TO DO – Continue the Crohn's disease survey news release from its last sentence, keeping its style.

News Release

New national study finds Crohn's disease diagnosis difficult to obtain and life altering

Almost all patients wish they received more information at diagnosis; new Health Union website offers community for patients and supporters to find information about managing the condition

Peer-Reviewed Publication

Health Union

Philadelphia, March 1, 2016 - In a new national survey of Crohn's disease patients, Health Union reveals that it was not uncommon for patients to see multiple healthcare professionals (HCPs), have numerous office visits, and endure multiple diagnostic tests before receiving a diagnosis. Results demonstrate an impact on such things as the ability to work or exercise, but also on overall quality of life and social activities. Respondents wished more people understood the disease and its impact.

Crohn's disease is a chronic inflammatory disease of the digestive tract affecting about 780,000 people in the U.S. Typical symptoms include abdominal pain, diarrhea, weight loss, and fever. In addition, as an inflammatory disease, Crohn's can have symptoms outside of the digestive tract affecting the joints, skin, eyes, and liver.

The exact cause of Crohn's is unknown. It is believed that it may be an autoimmune reaction - the immune system overreacts and attacks the body's healthy cells. The survey shows that 45% of respondents had a family member with an autoimmune disease other than Crohn's. Forty-two percent had a family member also diagnosed with an inflammatory bowel disease, such as Crohn's or ulcerative colitis. Various stimuli, such as a bacteria or virus, can be responsible for triggering the immune system reaction.

Crohn's disease is often life altering and 22.5% of respondents experienced their first symptoms before the age of 15. Seventy-eight percent say that Crohn's at least sometimes impacts their ability to work and over half report that it often or always negatively impacts their overall quality of life. "I wish people would become more educated about Crohn's Disease," says Paul Richman, CrohnsDisease.com patient contributor. "If everyone was more well-read about Crohn's, they would understand how it affects people's lives in every way. They would realize how many people are affected by it, and how hard it is to keep friendships and relationships because of the embarrassing impact it has on our daily lives and routines."

In addition to gastrointestinal issues, 85% of respondents experience complications, with the most prevalent being:

  • arthritis/swollen joints (60%),
  • malnutrition/nutritional difficulties (37%), and
  • anemia (36%).

Crohn's proves very difficult to diagnose with 44% of respondents needing 10 or more office visits and 59% seeing three or more HCPs. More than 3/4 started off with a moderate to severe Crohn's diagnosis.

MATERIAL SHOWN –

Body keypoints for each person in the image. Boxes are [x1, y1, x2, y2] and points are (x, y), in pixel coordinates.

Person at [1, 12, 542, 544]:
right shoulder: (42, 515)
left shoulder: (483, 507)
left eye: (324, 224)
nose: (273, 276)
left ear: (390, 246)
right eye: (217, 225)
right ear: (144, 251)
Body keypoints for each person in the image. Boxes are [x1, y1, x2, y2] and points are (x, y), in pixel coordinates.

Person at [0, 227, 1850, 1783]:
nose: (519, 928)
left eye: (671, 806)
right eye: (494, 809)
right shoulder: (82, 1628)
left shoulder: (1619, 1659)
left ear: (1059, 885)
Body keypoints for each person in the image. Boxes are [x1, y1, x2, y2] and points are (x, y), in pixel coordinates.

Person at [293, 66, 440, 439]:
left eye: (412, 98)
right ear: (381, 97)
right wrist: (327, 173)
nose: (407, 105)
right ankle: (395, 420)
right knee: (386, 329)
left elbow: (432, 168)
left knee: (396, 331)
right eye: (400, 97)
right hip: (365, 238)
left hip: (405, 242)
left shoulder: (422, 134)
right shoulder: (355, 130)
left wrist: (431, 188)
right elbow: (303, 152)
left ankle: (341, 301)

TASK ANSWER –
On a more positive note, once diagnosed, patients actively pursue treatment and are generally happy with their medical care. Eighty-seven percent began treatment immediately or within one month of diagnosis and 95% are under the care of an HCP. Over 3/4 are satisfied with their HCP, with those unsatisfied most often wanting more empathy and education/communication. Patients found HCPs most valuable for monitoring progression, treatment suggestions, and education.

"When it comes to Crohn's, health care providers can do a lot more than just provide treatment. Openly discussing the unsavory aspects of this condition is really important as many patients feel they can't talk to their friends/family. This is why a site like CrohnsDisease.com is so important. It provides the open, non-judgmental support so necessary for management," says Tim Armand, president and co-founder of Health Union.

Just as diagnosing Crohn's is difficult, so is symptom management. Less than three percent of respondents were not experiencing symptoms and those with symptoms experienced an average of seven, with 68% citing fatigue/low energy as the most difficult to manage. One quarter have never been in remission and those who have been experienced remission for less than three years. Almost 3/4 experience flares every few months, if not more often. The primary trigger was stress, followed by greasy foods and raw fruits and vegetables.

Finding the right treatment is difficult. More than half of respondents have been on their current treatment plan less than two years and about 70% may be changing in the next year. The most common treatment is biologics. Sixty percent would be interested in participating in a clinical trial.

"Inflammatory Bowel Disease is incredibly difficult to live with and not very well understood by the public. It does makes me feel good to know that some pharmaceutical companies and doctors are working hard for the first time ever to collaborate with patient advocates to improve quality of care for those suffering from this debilitating disease. This helps to mitigate some of the unique challenges faced by IBD patients," said CrohnsDisease.com patient contributor Marisa Lauren-Troy.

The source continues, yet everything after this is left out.